A gang member has been sentenced to 25 years in jail for killing Junaid McKenzie after a stray bullet struck the boy in the head.
|||Cape Town - A Mongrels gang member has been sentenced to 25 years in jail for killing eight-year-old Junaid McKenzie after a stray bullet struck the Steenberg boy in the head.
Moegamat Shafiek Minnies was sentenced in the Western Cape High Court to a further 10 years in jail for the attempted murder of passer-by Leticia Jacobs, who was also shot, and five years for illegal possession of a firearm and ammunition.
Judge Ashley Binns-Ward ordered that the sentences run concurrently.

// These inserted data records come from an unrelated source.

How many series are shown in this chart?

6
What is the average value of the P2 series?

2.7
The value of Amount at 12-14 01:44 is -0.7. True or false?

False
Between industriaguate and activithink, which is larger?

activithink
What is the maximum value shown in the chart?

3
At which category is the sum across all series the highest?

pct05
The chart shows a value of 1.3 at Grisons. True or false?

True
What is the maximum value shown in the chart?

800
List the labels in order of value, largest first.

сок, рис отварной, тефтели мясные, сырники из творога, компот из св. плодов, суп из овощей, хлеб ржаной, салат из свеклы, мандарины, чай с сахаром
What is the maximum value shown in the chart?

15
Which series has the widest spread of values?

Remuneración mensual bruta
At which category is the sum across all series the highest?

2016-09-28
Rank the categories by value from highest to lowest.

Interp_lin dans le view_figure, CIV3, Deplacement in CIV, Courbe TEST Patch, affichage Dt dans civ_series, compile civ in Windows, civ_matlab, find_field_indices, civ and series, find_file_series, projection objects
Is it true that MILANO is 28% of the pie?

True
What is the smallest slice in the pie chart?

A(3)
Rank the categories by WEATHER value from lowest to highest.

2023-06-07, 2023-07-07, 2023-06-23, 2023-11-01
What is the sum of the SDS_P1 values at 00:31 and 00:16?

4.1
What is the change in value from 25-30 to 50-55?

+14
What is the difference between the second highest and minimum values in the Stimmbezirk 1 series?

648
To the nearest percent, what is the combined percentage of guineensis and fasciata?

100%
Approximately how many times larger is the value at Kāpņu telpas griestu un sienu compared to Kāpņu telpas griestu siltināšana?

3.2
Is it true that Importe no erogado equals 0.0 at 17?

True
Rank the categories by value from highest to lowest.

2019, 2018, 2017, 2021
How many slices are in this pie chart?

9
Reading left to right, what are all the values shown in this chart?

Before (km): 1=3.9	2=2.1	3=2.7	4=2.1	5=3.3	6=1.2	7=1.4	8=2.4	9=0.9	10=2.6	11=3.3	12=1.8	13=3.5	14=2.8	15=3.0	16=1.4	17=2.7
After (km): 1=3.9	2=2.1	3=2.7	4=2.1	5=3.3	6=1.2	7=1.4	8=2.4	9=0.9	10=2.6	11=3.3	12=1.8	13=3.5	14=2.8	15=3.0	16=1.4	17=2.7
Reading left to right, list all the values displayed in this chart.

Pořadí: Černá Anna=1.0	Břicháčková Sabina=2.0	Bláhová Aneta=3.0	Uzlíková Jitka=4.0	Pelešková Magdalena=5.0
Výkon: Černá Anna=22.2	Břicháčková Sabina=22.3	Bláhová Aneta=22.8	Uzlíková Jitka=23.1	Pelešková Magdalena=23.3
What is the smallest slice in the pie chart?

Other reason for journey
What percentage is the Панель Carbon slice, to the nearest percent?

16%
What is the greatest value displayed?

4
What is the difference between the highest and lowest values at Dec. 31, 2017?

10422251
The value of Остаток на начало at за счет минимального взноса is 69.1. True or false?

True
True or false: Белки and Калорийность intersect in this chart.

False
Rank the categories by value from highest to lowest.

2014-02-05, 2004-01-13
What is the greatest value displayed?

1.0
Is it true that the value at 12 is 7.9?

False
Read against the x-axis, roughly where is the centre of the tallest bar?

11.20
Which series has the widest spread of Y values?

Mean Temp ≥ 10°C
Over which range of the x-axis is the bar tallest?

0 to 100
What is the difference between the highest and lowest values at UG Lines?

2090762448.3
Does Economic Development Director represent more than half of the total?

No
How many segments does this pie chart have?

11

Gary Peters, 22, who was with Minnies, 25, during the June 2012 shooting, received a three-year suspended sentence and 12 months’ house arrest for unlawful possession of a firearm without a licence. He carried the firearm back to Lavender Hill after the shooting.
On November 4, Judge Binns-Ward found that the shooting was a revenge attack by members of the Mongrels gang who wanted to harm someone close to their rivals, the Junk Funky Kids (JFKs).
The court heard that Junaid’s older brother was a member of the JFKs.
Junaid was playing soccer in front of his Melody Square home in Steenberg at about 7pm when he was shot.
Judge Binns-Ward told Minnies and Peters on Wednesday they had been convicted of “grievous crimes”.
“Their commission in the context of the social evil of gangland violence is an aggravating factor. The effect of that violence on innocent individuals in poor communities on the Cape Flats has been graphically illustrated by the facts of this case.” Junaid’s family “has suffered a grievous loss... it will probably haunt them for the rest of their lives”.
Junaid’s mother, Mariam McKenzie, said she was not happy with the sentence imposed on Minnies. “He was supposed to get more for taking my child’s life... I wanted life or the death penalty.”
The judge found there had been an unreasonable delay in the case regarding the request for pre-sentence reports.
The matter could have been finalised in December but was not because there was no administrative structure between the director of public prosecutions (DPP) and the departments of social development and correctional services.
The judge ordered that the DPP and the departments “expeditiously implement measures to put in place a formal administrative protocol” for processing its request for the reports.